オートファジーから拡がる膜界面生物学

領域概要

研究概要

我々人間の体は約6割を占める水を除くと、主にタンパク質と脂質から出来ており、これらが生命の基本単位である細胞を構築しています。タンパク質は直接遺伝子により設計されていること、構造の多様性を用いて実に広範な機能を直接担う実働部隊であることから、生命科学研究の中心的な解析対象となってきました。タンパク質は長年、一分子あるいは複合体として持つ活性・機能が注目されてきましたが、2010年代からは液−液相分離に代表されるようなダイナミックな離合集散を繰り返す存在として再解釈されるようになり、分子集団として果たす役割の解明が一大トピックとなっています。一方、脂質は当初から分子集団として捉えられてはいたものの、安定な二重層膜の形成による境界の構築や、脂肪滴形成による栄養の貯蓄などが主な役割と考えられ、分子集団としての高次機能の研究は遅れていました。

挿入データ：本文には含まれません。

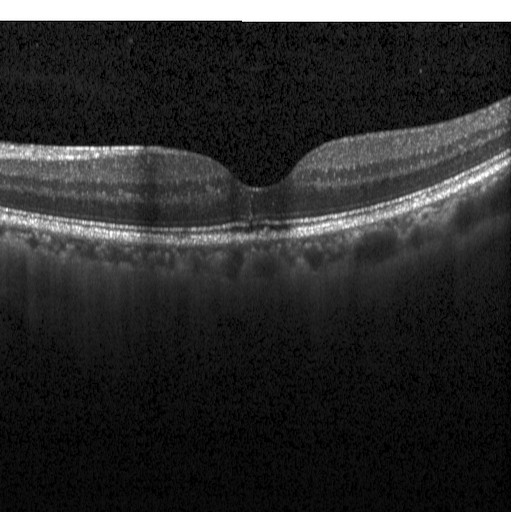 Spectral-domain optical coherence tomography. Horizontal scan through the fovea. OCT B-scan. Acquired on a Heidelberg Spectralis — Dx: diabetic macular edema.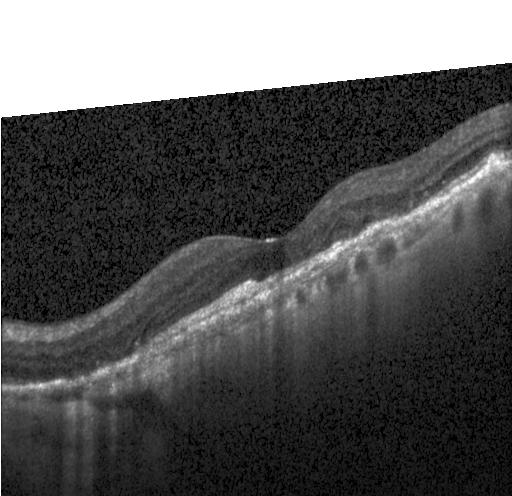

Spectral-domain optical coherence tomography. Through the macula. OCT B-scan. Choroidal neovascularization.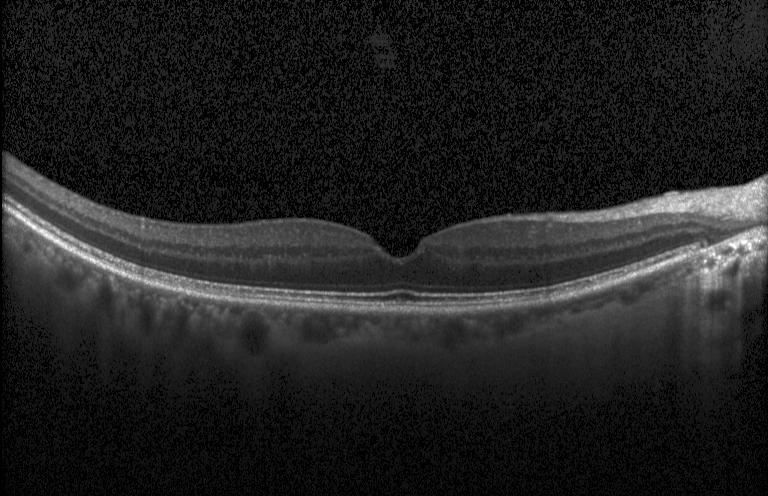

Spectral-domain optical coherence tomography. Macular scan. Optical coherence tomography scan
Diagnosis: no evidence of choroidal neovascularization, diabetic macular edema, or drusen.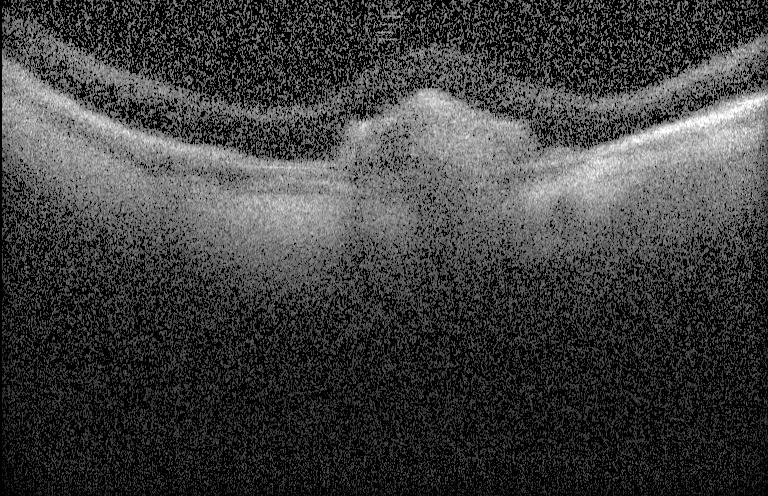

Retinal OCT cross-section — Finding: choroidal neovascularization.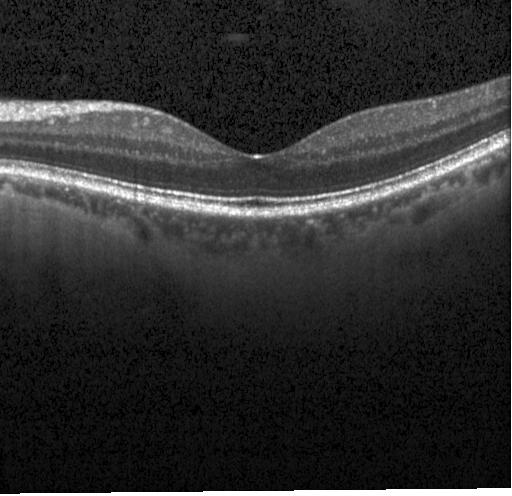
Heidelberg Spectralis OCT system; centered on the fovea; optical coherence tomography scan; spectral-domain optical coherence tomography. Assessment: neither choroidal neovascularization, diabetic macular edema, nor drusen.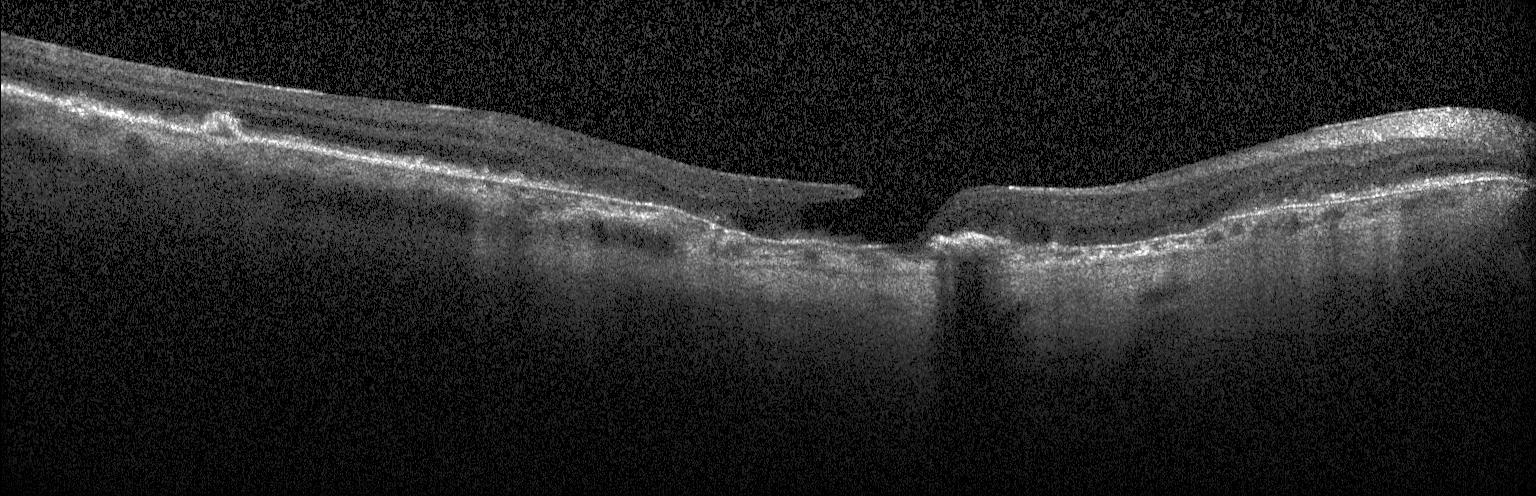 This B-scan demonstrates a choroidal neovascular membrane.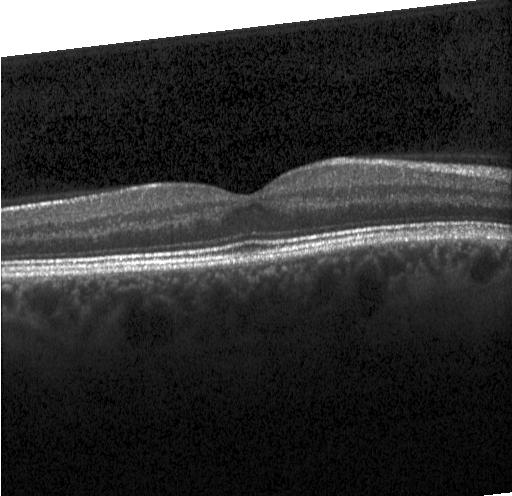 Optical coherence tomography B-scan.
Diagnosis: neither CNV, DME, nor drusen.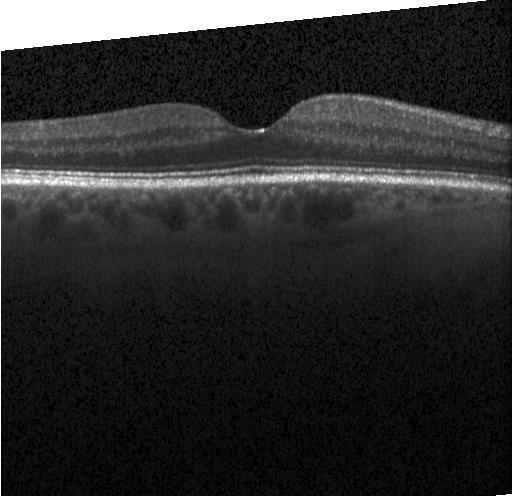
Diagnosis: no choroidal neovascularization, diabetic macular edema, or drusen.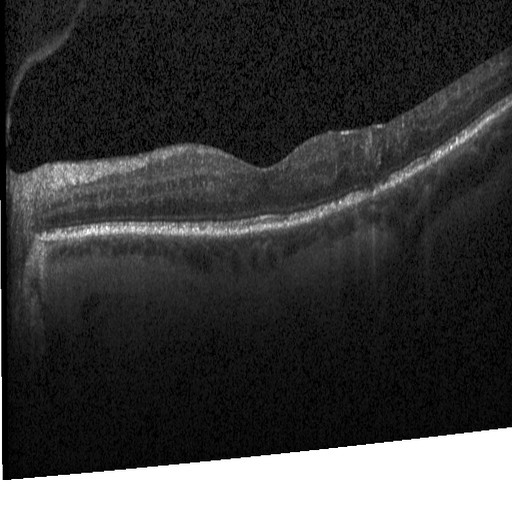

Optical coherence tomography scan. Heidelberg Spectralis OCT system. SD-OCT. Through the macula
Finding: diabetic macular edema.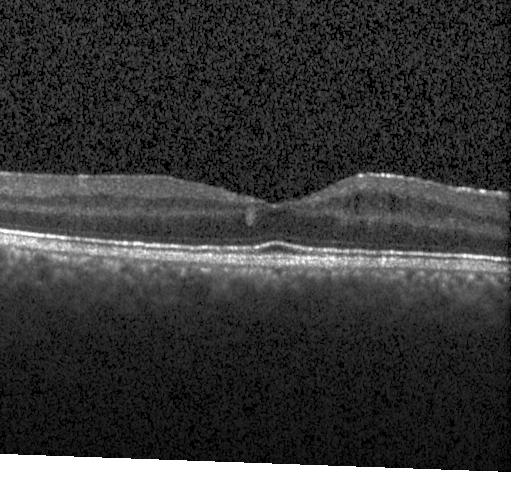

Diagnosis: diabetic macular edema (DME).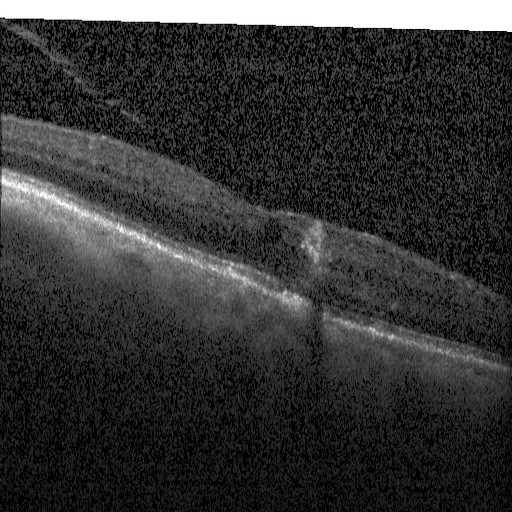

OCT B-scan
Finding: diabetic macular edema.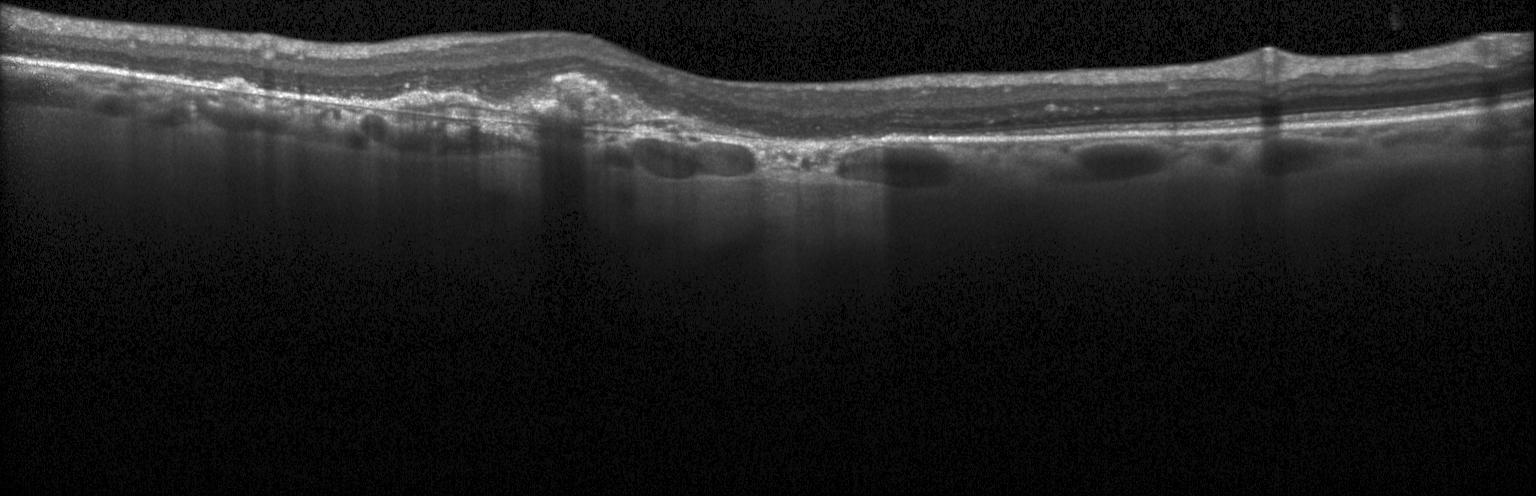
OCT B-scan — This B-scan demonstrates a choroidal neovascular membrane.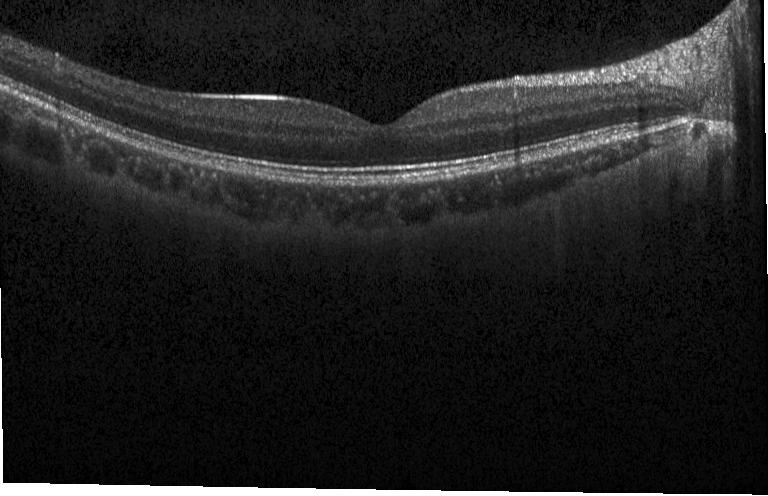

Spectral-domain OCT, optical coherence tomography scan.
Dx: no choroidal neovascularization, diabetic macular edema, or drusen.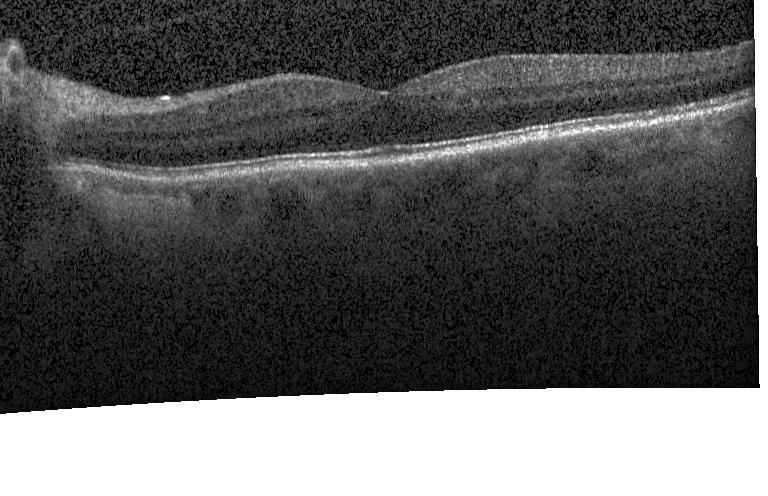

OCT line scan · centered on the fovea · instrument: Heidelberg Spectralis · SD-OCT.
Diagnosis: no evidence of choroidal neovascularization, diabetic macular edema, or drusen.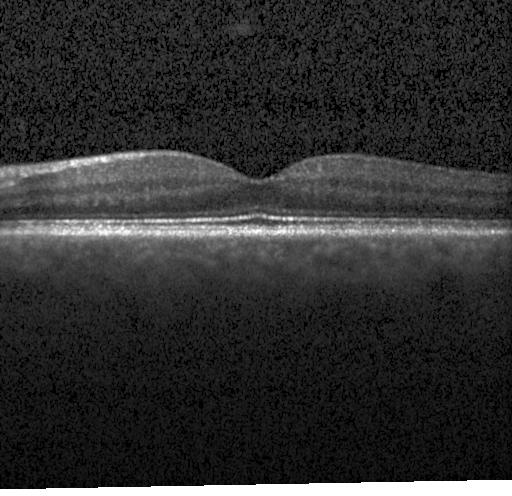 Horizontal scan through the fovea · optical coherence tomography scan · SD-OCT · Heidelberg Spectralis OCT system — Diagnosis: neither CNV, DME, nor drusen.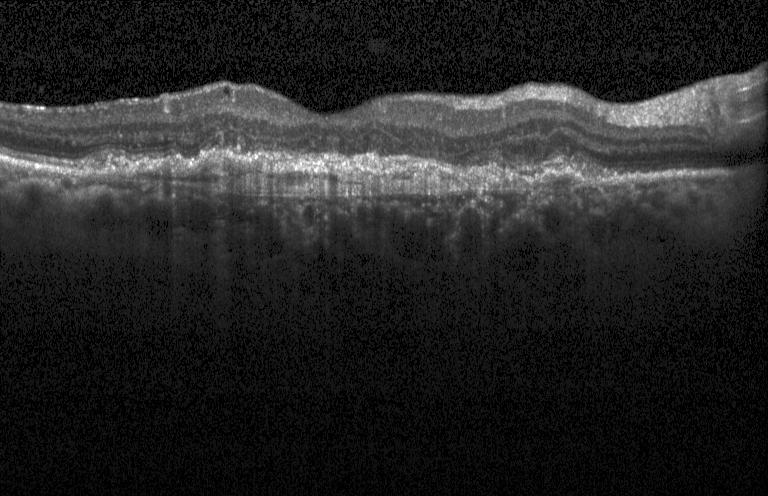

Acquired on a Heidelberg Spectralis, horizontal scan through the fovea, retinal OCT B-scan, SD-OCT. Finding: a choroidal neovascular membrane.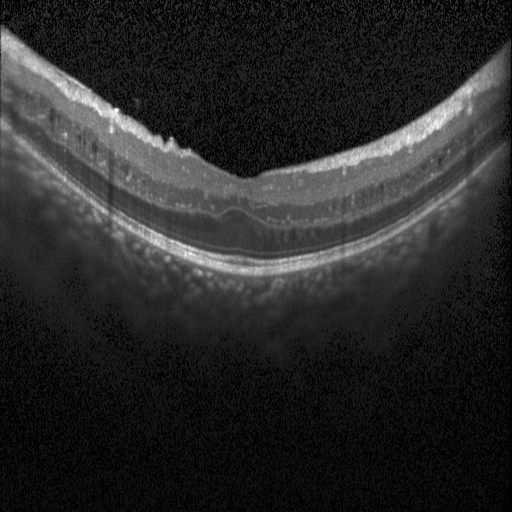
SD-OCT, OCT B-scan. Diagnosis: diabetic macular edema (DME).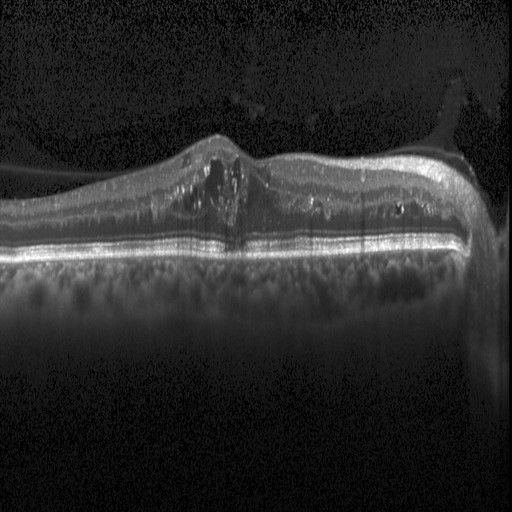

Spectral-domain optical coherence tomography. Optical coherence tomography scan. Through the macula. Instrument: Heidelberg Spectralis — Diagnosis: diabetic macular edema.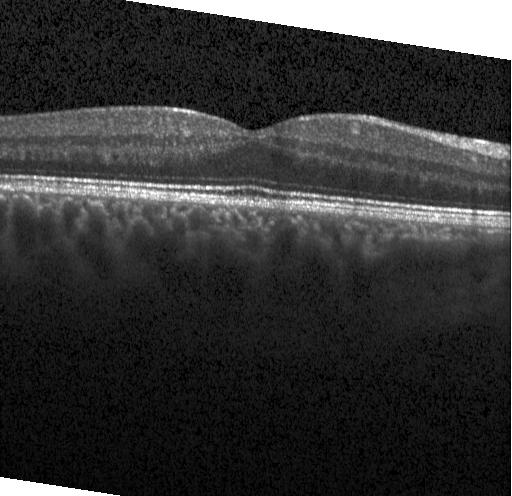 OCT line scan.
Assessment: neither CNV, DME, nor drusen.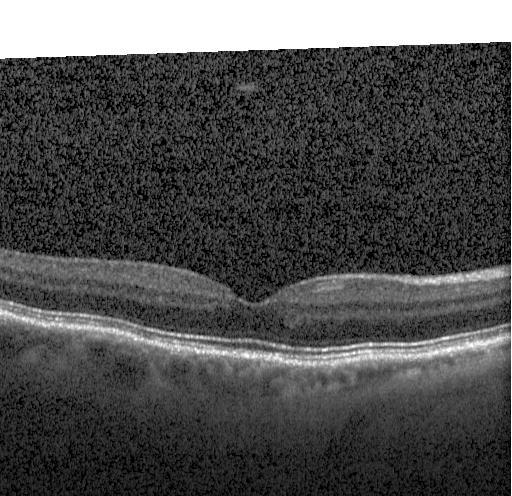 Impression: no choroidal neovascularization, no diabetic macular edema, and no drusen.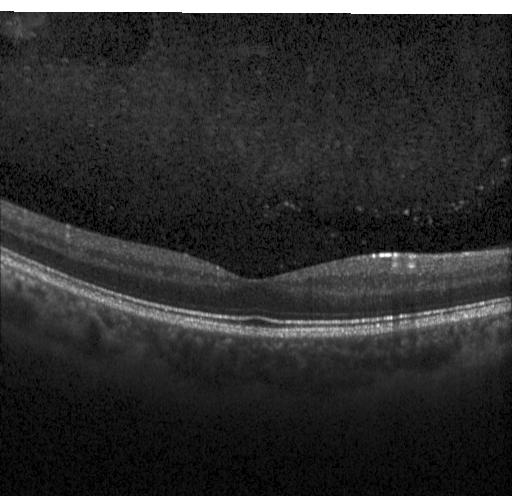
Macular scan; retinal OCT cross-section; Heidelberg Spectralis OCT system — Dx: no choroidal neovascularization, no diabetic macular edema, and no drusen.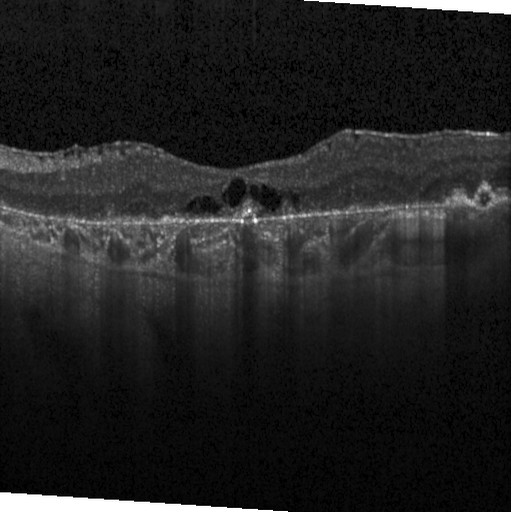

Diabetic macular edema (DME).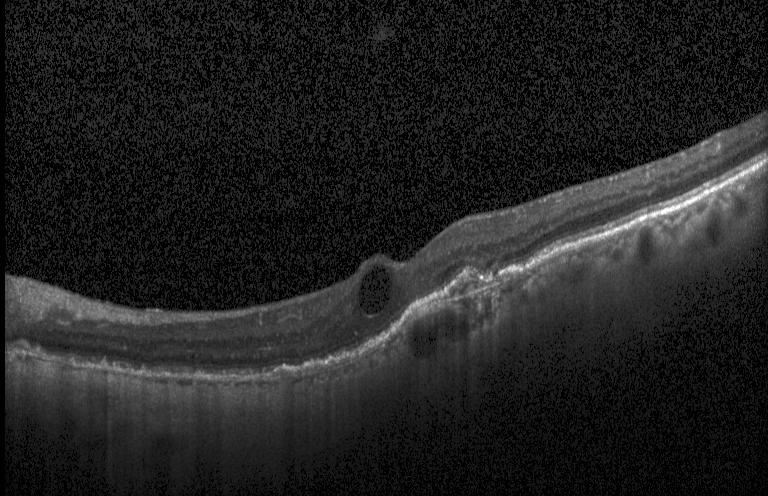
Acquired on a Heidelberg Spectralis, centered on the fovea, optical coherence tomography scan.
Impression: choroidal neovascularization.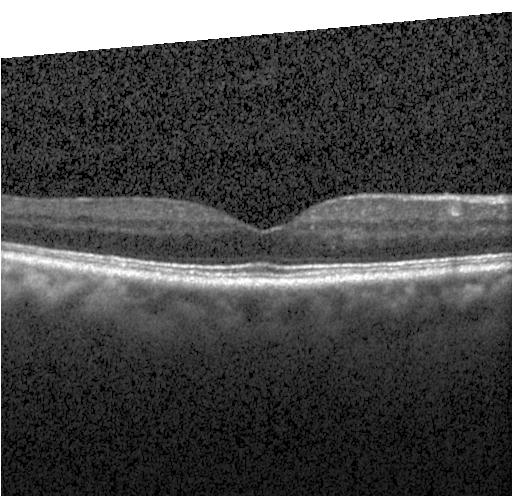
Retinal OCT B-scan
This B-scan demonstrates no choroidal neovascularization, diabetic macular edema, or drusen.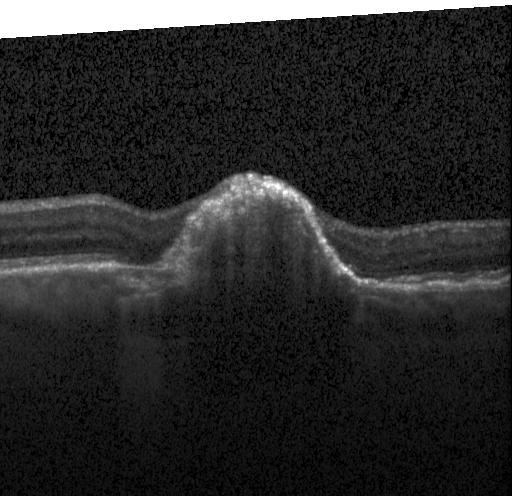

Dx: choroidal neovascularization (CNV).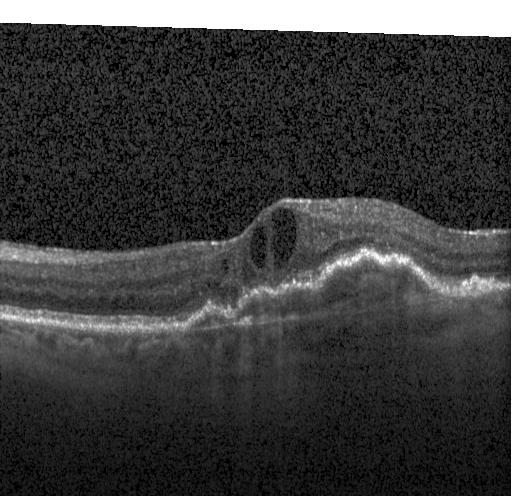

Optical coherence tomography B-scan · Heidelberg Spectralis OCT system. Finding: CNV.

しかしながら、タンパク質相分離の研究の進展に伴い、相分離と連動した脂質分子のダイナミックな集団挙動の存在とその重要性が報告されるようになってきました。例えば、オートファジーではATGタンパク質液滴が脂質膜と連携してオートファゴソーム形成を駆動し、ウイルス感染ではウイルスタンパク質が形成する液滴が脂質膜と連携してオルガネラ改変やウイルスエンベロープ膜の形成を引き起こします。すなわち、我々生命の主要な構成分子であるタンパク質および脂質は、分子種を超えた集団として行動し、それが高次生命現象を直接担っていると考えられます。これらの現象が起きる場は膜界面であり、細胞膜・オルガネラ膜とそれに接した細胞質/オルガネラ内腔/細胞外領域などが含まれます。本領域では、膜界面で見られるタンパク質と脂質という異種分子の集団挙動を"膜界面分子協奏"と定義します。膜界面分子協奏は、後述するように、オートファジーにおいて顕著であることがわかってきましたが、細胞の内外を問わない、実に多様な生命現象に関与する普遍的なメカニズムであることも分かり始めています。特に、細胞膜の20〜50倍もの広さの膜オルガネラが発達した真核細胞では、原核細胞と比べて圧倒的に広い膜界面が存在しており、多くの細胞内現象に膜界面が直接関与していると考えられます。しかし、従来の研究では、膜界面の重要性はごく一部の現象・分野においてしか着目されず、生命現象を支える普遍的な仕組みという視点からの研究は皆無でした。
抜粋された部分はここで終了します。